■ **THE TASK**: Write out every line below that includes the word "Initiative".

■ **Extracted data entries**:
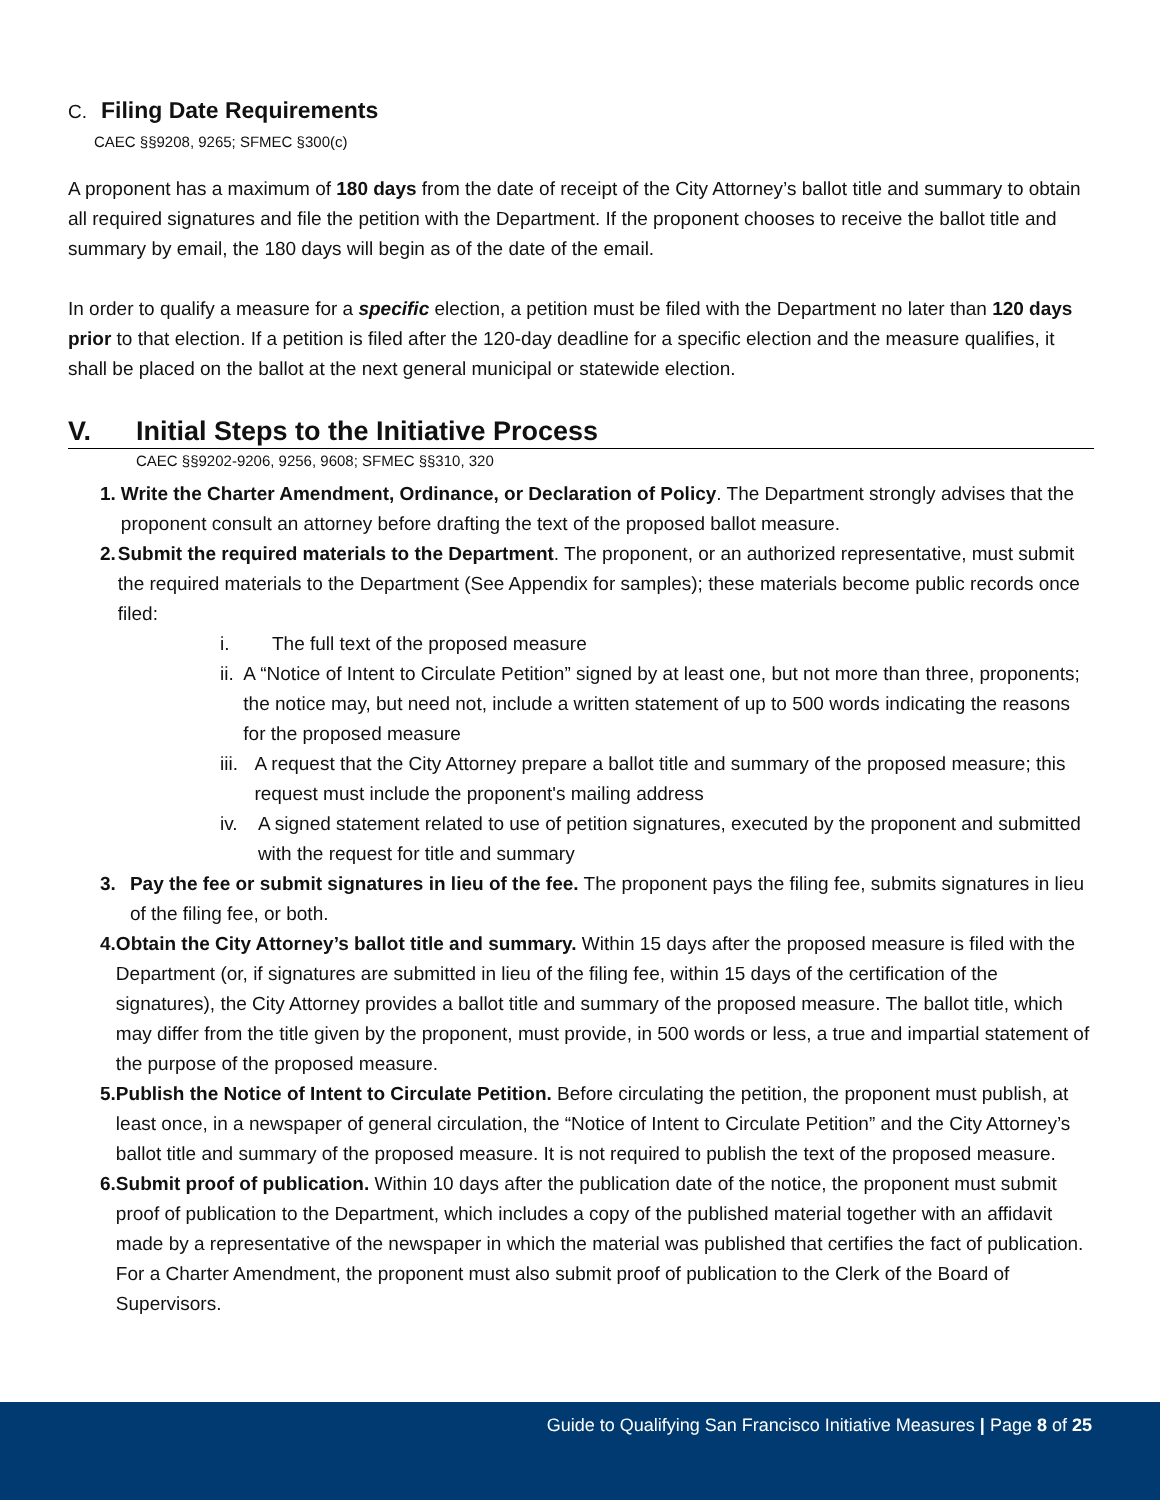C. Filing Date Requirements
CAEC §§9208, 9265; SFMEC §300(c)
A proponent has a maximum of 180 days from the date of receipt of the City Attorney’s ballot title and summary to obtain all required signatures and file the petition with the Department. If the proponent chooses to receive the ballot title and summary by email, the 180 days will begin as of the date of the email.
In order to qualify a measure for a specific election, a petition must be filed with the Department no later than 120 days prior to that election. If a petition is filed after the 120-day deadline for a specific election and the measure qualifies, it shall be placed on the ballot at the next general municipal or statewide election.
V. Initial Steps to the Initiative Process
CAEC §§9202-9206, 9256, 9608; SFMEC §§310, 320
1. Write the Charter Amendment, Ordinance, or Declaration of Policy. The Department strongly advises that the proponent consult an attorney before drafting the text of the proposed ballot measure.
2. Submit the required materials to the Department. The proponent, or an authorized representative, must submit the required materials to the Department (See Appendix for samples); these materials become public records once filed:
i. The full text of the proposed measure
ii. A “Notice of Intent to Circulate Petition” signed by at least one, but not more than three, proponents; the notice may, but need not, include a written statement of up to 500 words indicating the reasons for the proposed measure
iii. A request that the City Attorney prepare a ballot title and summary of the proposed measure; this request must include the proponent's mailing address
iv. A signed statement related to use of petition signatures, executed by the proponent and submitted with the request for title and summary
3. Pay the fee or submit signatures in lieu of the fee. The proponent pays the filing fee, submits signatures in lieu of the filing fee, or both.
4. Obtain the City Attorney’s ballot title and summary. Within 15 days after the proposed measure is filed with the Department (or, if signatures are submitted in lieu of the filing fee, within 15 days of the certification of the signatures), the City Attorney provides a ballot title and summary of the proposed measure. The ballot title, which may differ from the title given by the proponent, must provide, in 500 words or less, a true and impartial statement of the purpose of the proposed measure.
5. Publish the Notice of Intent to Circulate Petition. Before circulating the petition, the proponent must publish, at least once, in a newspaper of general circulation, the “Notice of Intent to Circulate Petition” and the City Attorney’s ballot title and summary of the proposed measure. It is not required to publish the text of the proposed measure.
6. Submit proof of publication. Within 10 days after the publication date of the notice, the proponent must submit proof of publication to the Department, which includes a copy of the published material together with an affidavit made by a representative of the newspaper in which the material was published that certifies the fact of publication. For a Charter Amendment, the proponent must also submit proof of publication to the Clerk of the Board of Supervisors.
Guide to Qualifying San Francisco Initiative Measures | Page 8 of 25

■ **YOUR RESPONSE**:
V. Initial Steps to the Initiative Process
Guide to Qualifying San Francisco Initiative Measures | Page 8 of 25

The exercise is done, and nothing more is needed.